Running Jobs on Porter

I've been trying out Porter recently and it has been an overall great experience. The team is diligently working on improving the product and helping their users.

Porter UI

For me I am interested in the Jobs aspect (tasks that only run when an operator clicks on them or through a cron schedule), more than web services or long running processes.

Historically, jobs have taken a second class role to their older siblings of web services and long running processes (long running processes are somewhat just web servers that don't have a http listen port). An example of this is seen in how GCP functions as a service have time limits of 540 seconds, and although google cloud run bumps this limit it is capped to around an hour (at the time of writing). Jobs may need to run longer than that and need a UX to support how operators traditionally use them (a dashboard push button with easy to read logs).

Kubernetes is a good fit for this use case, but often it is something that causes dread with how difficult it is to maintain and operate (let alone lack of any easy to use UI). Porter leverages the strengths of job management and execution engine of Kubernetes while offering a solid DX/UX for end users. Some of the benefits they add are:

  • Automatic container management
  • Automatic deployment and setup on customer cloud even if you've never used Kubernetes before
  • Building in the open and a supportive and helpful community
  • Clear logs next to running processes
  • Beautiful UX for monitoring your processes:

Overview

Taking a step back from porter, here are some needs of most job / task running platforms:

  • Jobs can be created easily from a Docker container or better yet a git repo:

Logging UI

  • Jobs can be scheduled on a cron recurrence.

Cron Recurrence

Here's a quick gif showing that workflow in porter:

main_large.gif

  • Jobs can be configured to not run over each other (or configured to proceed even if another job is running). For example if a job is set to run every minute but for some reason its slower now and takes 5 minutes, it should block other jobs from being spawned until complete.

No Overrun

  • Jobs should stream logs in realtime so you can see how progress is going.

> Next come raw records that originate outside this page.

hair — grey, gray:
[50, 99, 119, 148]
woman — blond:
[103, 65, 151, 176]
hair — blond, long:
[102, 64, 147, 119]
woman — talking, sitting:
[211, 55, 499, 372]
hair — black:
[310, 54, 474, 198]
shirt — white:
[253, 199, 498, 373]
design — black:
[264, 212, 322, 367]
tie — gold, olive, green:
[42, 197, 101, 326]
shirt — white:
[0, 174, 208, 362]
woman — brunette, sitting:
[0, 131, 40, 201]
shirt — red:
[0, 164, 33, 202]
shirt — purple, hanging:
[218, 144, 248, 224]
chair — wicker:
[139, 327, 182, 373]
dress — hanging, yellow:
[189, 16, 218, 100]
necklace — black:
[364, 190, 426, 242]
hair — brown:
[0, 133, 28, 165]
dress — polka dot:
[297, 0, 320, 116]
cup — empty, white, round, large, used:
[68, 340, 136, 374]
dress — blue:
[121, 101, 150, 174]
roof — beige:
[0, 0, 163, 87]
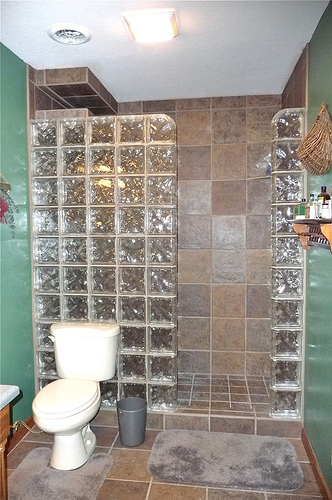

  • Jobs can be stopped on demand.

main_large-1.gif

  • Jobs should be able to be changed after the fact (specifically the run command, environment variables, cron schedule). For example when debugging a job you may need to change the logging level temporarily and see whats going on. Once resolved you can turn down the log levels again.

main_large-2.gif

Currently although run commands and envvars can be changed the cron schedule cannot unfortunately (but this unlocks an interesting use case described further below - a cron job that never runs due to running on Feb 31st is effectively a job)

  • Clear understanding of historical job runs / logs.

Screen Shot 2021-05-09 at 2.44.10 PM.png

The above is a view of all runs of a single job. However an area for improvement is when looking at all jobs it can be hard to find what you're looking for. Porter should have the ability to group by folders or have tags you can filter through (maybe you can use kubernetes namespaces, but I think thats still not the right fit).

  • Jobs can be deployed and released from a CI/CD pipeline such as github actions.

main_large-3.gif

  • Jobs can be triggered to run through a secure webhook access (which can be turned off as well at a job by job level).

Webhook access

  • Jobs should be configurable to only run on demand (when someone clicks them - not triggered by an automated deployment). This is a little bit trickier right now, but I've found a clever way to simulate a job as a cron that will never run (except when its triggered of course). See here: stackoverflow.com/a/57957907

If you set the cron schedule as * * 31 2 * it effectively becomes a job that will never run (except when you go into the UI to run it manually).

One piece of feedback here is that one time jobs and crons really should be considered one in the same because you often need to convert a cron to one time job to troubleshoot and then back once its good. The team has noted this is difficult to do for a few reasons with Kubernetes implementation. However the above hack is a way to do this. Make all jobs into crons with the dummy schedule above and then they're effectively jobs when you need them to be and crons when you give it a sensible schedule again.

Jobs are generally less feature rich than workers or web services, so there's another area of improvement. For instance you can't configure resources (memory / cpu per node), so it is trailing behind the feature sets of web services / workers.

I'm looking forward to seeing what they come up with next.